---- MATERIAL FOR THIS EXERCISE
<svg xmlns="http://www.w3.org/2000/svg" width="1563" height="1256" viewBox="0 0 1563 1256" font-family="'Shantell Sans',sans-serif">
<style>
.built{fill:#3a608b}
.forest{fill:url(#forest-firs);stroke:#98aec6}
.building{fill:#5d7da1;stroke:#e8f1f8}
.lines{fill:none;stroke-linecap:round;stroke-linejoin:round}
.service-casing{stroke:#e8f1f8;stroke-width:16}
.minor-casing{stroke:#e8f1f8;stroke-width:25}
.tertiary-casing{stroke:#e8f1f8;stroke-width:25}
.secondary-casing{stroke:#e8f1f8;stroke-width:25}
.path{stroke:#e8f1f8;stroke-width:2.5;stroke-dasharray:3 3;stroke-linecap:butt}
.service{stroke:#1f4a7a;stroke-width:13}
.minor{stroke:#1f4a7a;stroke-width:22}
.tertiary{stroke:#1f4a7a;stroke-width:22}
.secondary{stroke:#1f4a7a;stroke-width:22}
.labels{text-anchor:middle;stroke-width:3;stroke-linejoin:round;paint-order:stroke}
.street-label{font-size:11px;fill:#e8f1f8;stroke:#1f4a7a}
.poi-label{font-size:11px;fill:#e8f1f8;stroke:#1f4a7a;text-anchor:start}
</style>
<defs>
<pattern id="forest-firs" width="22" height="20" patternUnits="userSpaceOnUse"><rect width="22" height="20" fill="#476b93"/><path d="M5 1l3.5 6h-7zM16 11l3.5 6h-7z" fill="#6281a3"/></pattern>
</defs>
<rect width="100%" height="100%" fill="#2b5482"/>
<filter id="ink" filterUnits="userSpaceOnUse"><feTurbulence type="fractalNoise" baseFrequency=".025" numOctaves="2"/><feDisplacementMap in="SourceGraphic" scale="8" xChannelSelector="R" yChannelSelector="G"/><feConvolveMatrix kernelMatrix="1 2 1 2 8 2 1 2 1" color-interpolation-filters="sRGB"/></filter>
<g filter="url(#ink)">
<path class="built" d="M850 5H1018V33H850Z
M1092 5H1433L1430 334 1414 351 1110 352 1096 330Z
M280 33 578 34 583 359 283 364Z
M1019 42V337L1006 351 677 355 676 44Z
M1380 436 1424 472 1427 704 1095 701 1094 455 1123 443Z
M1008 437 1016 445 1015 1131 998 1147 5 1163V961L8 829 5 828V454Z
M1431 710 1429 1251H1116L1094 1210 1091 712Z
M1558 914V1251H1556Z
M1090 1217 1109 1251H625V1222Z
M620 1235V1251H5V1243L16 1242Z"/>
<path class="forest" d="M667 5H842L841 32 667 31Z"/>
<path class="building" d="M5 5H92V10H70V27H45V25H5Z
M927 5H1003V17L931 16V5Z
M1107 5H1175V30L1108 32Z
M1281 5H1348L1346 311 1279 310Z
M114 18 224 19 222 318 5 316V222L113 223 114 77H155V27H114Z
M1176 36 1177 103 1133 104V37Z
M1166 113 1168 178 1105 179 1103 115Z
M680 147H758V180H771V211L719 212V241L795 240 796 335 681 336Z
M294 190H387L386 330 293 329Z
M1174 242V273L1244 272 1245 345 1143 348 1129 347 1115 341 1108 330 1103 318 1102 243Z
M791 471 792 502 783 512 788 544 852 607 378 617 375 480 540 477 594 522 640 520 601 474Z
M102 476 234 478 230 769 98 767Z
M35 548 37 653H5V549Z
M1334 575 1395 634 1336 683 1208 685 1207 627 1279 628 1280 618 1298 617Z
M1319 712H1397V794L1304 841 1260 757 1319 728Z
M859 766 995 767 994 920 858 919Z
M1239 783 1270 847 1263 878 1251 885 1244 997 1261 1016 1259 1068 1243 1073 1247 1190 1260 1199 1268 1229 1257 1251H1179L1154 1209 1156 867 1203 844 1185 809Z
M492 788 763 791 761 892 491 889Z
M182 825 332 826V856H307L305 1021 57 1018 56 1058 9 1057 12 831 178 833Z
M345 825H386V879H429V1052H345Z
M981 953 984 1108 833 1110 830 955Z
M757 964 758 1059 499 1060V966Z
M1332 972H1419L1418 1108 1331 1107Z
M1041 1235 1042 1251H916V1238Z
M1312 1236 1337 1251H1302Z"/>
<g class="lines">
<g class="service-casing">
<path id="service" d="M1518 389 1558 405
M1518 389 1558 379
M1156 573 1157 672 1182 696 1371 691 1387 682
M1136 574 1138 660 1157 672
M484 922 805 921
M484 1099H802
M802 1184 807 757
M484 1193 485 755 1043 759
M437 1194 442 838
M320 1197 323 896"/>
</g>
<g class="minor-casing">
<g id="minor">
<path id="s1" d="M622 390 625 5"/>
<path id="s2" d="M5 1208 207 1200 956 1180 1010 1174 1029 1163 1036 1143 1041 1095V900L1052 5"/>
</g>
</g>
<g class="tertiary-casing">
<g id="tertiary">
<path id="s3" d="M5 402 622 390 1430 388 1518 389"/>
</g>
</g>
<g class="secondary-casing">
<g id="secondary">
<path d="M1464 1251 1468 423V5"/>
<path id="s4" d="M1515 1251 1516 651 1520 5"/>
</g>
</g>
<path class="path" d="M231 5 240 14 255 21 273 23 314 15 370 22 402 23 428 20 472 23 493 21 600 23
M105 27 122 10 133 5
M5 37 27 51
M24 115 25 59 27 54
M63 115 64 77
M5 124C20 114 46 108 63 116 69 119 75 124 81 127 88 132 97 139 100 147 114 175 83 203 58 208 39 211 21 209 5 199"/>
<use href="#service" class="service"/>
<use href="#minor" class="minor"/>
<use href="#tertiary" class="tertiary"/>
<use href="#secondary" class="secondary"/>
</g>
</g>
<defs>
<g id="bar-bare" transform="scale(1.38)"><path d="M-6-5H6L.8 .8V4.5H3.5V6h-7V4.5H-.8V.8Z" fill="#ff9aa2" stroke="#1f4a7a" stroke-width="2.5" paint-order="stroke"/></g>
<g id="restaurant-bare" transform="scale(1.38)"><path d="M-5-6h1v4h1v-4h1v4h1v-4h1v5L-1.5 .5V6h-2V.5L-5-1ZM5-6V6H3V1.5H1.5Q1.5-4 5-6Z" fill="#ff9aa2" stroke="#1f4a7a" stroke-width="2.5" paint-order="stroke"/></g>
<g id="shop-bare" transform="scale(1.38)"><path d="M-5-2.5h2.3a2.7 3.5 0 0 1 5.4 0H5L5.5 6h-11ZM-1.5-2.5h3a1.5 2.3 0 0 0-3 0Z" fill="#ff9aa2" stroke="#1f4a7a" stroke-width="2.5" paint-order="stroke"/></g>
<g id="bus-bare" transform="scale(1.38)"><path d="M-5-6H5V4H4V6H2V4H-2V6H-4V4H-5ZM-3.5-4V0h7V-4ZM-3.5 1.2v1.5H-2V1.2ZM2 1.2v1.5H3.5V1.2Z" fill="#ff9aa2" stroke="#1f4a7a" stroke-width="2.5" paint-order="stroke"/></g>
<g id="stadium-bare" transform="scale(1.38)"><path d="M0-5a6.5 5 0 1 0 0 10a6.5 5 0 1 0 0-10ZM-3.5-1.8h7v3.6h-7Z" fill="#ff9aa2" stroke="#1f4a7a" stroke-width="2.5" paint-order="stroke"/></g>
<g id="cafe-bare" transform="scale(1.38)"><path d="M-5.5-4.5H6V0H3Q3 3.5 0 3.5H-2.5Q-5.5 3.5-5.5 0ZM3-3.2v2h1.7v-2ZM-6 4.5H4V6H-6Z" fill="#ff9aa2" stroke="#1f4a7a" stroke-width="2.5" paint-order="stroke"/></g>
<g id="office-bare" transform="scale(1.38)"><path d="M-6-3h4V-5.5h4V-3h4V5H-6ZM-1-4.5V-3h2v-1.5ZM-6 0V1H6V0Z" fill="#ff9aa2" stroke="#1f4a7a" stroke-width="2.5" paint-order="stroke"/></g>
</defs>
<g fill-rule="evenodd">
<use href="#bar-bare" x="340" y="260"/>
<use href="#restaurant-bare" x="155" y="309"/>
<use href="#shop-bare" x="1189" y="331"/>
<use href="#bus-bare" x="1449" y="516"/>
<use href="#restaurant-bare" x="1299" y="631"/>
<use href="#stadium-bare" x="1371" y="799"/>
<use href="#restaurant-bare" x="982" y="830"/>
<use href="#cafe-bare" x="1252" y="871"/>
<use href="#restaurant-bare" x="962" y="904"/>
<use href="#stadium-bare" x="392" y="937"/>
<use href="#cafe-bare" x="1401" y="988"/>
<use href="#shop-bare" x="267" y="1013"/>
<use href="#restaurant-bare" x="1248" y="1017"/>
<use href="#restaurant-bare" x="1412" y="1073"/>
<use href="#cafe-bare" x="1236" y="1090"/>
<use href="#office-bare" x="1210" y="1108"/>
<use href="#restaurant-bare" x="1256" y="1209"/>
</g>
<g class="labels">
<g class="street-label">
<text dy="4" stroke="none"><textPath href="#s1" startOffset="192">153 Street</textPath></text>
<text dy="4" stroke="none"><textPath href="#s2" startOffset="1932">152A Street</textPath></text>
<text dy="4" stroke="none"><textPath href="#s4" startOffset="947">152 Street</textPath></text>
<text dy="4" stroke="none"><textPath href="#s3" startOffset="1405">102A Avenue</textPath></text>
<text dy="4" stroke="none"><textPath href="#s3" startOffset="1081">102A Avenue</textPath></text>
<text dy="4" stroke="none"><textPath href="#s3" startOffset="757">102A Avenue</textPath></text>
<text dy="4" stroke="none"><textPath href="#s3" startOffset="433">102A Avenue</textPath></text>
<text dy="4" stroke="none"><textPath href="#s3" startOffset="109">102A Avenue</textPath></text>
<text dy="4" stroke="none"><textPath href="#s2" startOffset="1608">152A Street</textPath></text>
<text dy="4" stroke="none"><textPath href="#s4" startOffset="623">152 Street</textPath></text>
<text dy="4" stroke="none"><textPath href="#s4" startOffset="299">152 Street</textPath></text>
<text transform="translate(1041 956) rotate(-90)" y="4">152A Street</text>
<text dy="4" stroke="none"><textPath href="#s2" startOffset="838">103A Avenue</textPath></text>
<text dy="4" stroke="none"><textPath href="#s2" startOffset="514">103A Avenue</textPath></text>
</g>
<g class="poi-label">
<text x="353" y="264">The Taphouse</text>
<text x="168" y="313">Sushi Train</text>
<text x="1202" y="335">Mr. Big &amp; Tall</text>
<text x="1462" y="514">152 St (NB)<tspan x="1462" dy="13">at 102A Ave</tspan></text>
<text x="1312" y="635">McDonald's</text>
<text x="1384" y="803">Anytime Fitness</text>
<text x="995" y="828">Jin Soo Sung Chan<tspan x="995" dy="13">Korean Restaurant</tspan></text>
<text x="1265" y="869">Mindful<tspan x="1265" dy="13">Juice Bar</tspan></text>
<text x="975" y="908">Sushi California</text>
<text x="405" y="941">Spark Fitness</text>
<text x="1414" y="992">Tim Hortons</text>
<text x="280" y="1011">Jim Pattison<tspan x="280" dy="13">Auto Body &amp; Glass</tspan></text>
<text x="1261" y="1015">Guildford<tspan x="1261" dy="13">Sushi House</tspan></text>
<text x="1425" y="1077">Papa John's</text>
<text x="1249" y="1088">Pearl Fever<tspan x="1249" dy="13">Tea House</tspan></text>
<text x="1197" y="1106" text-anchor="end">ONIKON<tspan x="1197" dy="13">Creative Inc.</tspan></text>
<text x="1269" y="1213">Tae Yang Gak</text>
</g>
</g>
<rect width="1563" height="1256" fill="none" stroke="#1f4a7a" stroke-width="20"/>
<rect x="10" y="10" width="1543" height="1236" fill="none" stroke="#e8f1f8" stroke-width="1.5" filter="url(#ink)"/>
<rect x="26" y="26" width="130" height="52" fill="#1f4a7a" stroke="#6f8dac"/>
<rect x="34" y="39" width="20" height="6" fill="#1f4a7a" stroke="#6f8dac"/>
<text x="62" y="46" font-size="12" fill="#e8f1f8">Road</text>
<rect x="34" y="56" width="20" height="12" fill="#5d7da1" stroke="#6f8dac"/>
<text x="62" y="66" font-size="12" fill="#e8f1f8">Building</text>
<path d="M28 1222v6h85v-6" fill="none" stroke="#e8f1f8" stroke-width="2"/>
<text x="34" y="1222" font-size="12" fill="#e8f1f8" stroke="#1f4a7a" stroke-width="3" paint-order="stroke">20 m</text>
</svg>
--------
• [WORK REQUIRED] Where the word "linecap" shows up in a line of the entries above, copy that line.

• [RESULT OF THIS EXERCISE]
.lines{fill:none;stroke-linecap:round;stroke-linejoin:round}
.path{stroke:#e8f1f8;stroke-width:2.5;stroke-dasharray:3 3;stroke-linecap:butt}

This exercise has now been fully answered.